Please repeat the lines below, exactly and only, from the one that holds "1.1% (2017 est.) |" through the one that holds "2.63% (31 December 2016 est.) |".

Saved data entries
◆ ◆ ◆ ◆

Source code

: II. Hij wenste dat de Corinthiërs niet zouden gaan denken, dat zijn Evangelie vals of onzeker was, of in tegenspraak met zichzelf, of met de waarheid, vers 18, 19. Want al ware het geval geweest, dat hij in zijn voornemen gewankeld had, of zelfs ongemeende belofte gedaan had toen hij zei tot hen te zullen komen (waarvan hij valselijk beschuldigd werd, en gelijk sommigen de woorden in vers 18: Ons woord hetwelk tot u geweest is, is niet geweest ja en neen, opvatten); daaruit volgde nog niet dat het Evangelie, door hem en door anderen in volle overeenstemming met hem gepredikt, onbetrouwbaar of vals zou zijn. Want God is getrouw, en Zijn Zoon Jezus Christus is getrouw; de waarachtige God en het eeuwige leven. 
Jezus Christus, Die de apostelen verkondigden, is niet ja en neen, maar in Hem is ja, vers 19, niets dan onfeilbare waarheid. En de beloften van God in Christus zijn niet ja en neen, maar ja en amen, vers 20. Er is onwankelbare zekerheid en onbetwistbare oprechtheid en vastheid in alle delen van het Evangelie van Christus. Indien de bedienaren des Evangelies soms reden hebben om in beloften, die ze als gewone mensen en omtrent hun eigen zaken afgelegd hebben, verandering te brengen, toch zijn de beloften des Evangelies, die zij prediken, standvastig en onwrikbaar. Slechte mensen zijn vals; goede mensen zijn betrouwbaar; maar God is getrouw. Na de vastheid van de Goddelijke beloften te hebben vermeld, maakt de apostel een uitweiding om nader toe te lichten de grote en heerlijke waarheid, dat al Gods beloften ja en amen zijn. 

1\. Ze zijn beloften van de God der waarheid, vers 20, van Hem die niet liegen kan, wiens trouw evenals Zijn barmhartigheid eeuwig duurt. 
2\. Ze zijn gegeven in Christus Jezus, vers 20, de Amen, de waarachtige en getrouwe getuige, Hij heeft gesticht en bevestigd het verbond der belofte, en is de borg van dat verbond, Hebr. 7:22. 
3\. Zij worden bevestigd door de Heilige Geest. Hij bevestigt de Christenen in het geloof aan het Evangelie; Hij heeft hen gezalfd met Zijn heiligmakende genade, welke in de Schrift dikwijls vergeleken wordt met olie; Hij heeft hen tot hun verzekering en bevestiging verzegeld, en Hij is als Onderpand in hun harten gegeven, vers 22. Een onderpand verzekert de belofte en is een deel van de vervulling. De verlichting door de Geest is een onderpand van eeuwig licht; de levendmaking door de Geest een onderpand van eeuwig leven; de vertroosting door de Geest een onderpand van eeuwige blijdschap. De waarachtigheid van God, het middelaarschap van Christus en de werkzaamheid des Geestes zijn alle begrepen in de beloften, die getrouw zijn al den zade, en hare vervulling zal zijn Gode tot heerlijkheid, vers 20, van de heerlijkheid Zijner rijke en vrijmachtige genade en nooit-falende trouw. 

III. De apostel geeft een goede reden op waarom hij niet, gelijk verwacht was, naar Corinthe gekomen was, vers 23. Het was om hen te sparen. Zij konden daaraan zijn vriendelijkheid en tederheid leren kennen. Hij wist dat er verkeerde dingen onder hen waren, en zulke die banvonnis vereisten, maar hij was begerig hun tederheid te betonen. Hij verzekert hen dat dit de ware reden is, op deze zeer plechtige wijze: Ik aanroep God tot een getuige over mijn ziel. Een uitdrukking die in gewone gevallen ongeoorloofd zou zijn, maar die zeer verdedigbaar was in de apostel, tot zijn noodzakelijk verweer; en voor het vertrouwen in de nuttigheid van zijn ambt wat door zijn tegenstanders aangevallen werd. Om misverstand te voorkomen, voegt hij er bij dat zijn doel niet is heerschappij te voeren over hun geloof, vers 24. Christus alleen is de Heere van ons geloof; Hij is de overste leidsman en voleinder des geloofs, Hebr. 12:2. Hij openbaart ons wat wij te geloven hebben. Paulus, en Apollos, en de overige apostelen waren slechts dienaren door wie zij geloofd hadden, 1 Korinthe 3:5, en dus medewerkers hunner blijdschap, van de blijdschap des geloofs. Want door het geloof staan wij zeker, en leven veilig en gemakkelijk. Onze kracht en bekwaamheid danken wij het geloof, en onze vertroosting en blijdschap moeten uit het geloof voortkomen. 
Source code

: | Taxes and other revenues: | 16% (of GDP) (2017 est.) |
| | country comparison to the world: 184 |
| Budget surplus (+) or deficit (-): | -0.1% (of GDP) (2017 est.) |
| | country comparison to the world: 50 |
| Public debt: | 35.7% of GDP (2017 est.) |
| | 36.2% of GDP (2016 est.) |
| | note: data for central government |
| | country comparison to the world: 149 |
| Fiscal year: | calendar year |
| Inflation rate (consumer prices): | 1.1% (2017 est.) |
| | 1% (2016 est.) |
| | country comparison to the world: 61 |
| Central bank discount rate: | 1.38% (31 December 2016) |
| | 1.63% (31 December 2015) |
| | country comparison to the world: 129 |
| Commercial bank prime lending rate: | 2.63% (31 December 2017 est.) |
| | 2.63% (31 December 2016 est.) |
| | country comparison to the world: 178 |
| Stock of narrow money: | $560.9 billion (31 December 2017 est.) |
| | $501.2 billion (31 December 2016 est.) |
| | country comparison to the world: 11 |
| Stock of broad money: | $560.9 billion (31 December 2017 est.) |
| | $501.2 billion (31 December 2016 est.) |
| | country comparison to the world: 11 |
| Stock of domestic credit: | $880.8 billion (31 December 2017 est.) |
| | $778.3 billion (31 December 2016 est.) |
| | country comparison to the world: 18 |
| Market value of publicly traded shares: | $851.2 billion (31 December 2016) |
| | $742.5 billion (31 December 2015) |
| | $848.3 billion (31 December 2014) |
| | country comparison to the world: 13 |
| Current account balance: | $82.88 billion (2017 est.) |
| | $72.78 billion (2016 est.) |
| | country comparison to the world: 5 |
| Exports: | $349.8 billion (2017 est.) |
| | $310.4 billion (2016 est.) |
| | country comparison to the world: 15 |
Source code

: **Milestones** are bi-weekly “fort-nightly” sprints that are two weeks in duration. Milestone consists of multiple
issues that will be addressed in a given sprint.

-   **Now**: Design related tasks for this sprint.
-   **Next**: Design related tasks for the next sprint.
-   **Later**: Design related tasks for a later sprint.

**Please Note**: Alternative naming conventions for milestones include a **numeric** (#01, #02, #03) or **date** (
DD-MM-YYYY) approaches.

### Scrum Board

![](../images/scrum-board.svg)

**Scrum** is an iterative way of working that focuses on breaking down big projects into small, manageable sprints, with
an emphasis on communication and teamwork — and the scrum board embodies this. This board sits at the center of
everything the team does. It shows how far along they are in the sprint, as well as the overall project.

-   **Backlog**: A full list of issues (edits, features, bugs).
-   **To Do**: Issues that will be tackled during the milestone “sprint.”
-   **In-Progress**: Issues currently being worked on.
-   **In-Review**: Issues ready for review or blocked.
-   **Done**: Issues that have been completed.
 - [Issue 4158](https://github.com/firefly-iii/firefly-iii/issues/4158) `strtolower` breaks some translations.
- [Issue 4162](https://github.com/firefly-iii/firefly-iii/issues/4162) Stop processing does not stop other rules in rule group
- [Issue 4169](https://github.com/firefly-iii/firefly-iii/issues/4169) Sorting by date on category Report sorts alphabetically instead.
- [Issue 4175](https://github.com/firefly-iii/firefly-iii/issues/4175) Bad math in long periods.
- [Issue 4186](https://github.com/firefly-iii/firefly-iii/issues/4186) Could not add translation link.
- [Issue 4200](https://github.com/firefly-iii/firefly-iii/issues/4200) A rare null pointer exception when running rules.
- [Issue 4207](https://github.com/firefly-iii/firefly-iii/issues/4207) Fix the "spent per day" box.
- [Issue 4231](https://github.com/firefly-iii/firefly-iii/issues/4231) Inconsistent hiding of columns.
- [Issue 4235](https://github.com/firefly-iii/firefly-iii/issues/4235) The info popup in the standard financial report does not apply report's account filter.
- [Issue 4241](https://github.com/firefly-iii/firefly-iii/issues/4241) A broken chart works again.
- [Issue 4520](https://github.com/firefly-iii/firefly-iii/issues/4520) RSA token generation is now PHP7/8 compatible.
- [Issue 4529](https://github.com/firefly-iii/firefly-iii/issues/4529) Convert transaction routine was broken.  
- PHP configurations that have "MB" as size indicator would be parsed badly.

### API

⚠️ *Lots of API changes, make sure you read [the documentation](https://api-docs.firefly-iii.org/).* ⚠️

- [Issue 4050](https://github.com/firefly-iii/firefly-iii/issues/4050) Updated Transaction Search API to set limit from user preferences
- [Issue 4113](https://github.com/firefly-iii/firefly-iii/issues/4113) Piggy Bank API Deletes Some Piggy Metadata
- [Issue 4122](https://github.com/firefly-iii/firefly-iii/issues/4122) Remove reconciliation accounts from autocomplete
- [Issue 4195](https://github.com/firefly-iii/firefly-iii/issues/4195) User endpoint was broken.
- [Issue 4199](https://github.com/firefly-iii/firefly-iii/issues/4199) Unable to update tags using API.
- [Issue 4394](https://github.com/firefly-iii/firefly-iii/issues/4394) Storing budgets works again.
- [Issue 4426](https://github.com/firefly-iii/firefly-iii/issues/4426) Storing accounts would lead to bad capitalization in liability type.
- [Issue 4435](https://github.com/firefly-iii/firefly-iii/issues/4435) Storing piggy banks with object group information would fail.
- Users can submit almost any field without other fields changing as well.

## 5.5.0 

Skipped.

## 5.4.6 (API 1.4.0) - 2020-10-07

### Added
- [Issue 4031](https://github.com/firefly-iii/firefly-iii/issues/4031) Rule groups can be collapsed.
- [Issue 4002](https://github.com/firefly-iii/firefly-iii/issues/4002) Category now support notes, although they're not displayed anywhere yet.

◆ ◆ ◆ ◆

WRITTEN RESPONSE →
| Inflation rate (consumer prices): | 1.1% (2017 est.) |
| | 1% (2016 est.) |
| | country comparison to the world: 61 |
| Central bank discount rate: | 1.38% (31 December 2016) |
| | 1.63% (31 December 2015) |
| | country comparison to the world: 129 |
| Commercial bank prime lending rate: | 2.63% (31 December 2017 est.) |
| | 2.63% (31 December 2016 est.) |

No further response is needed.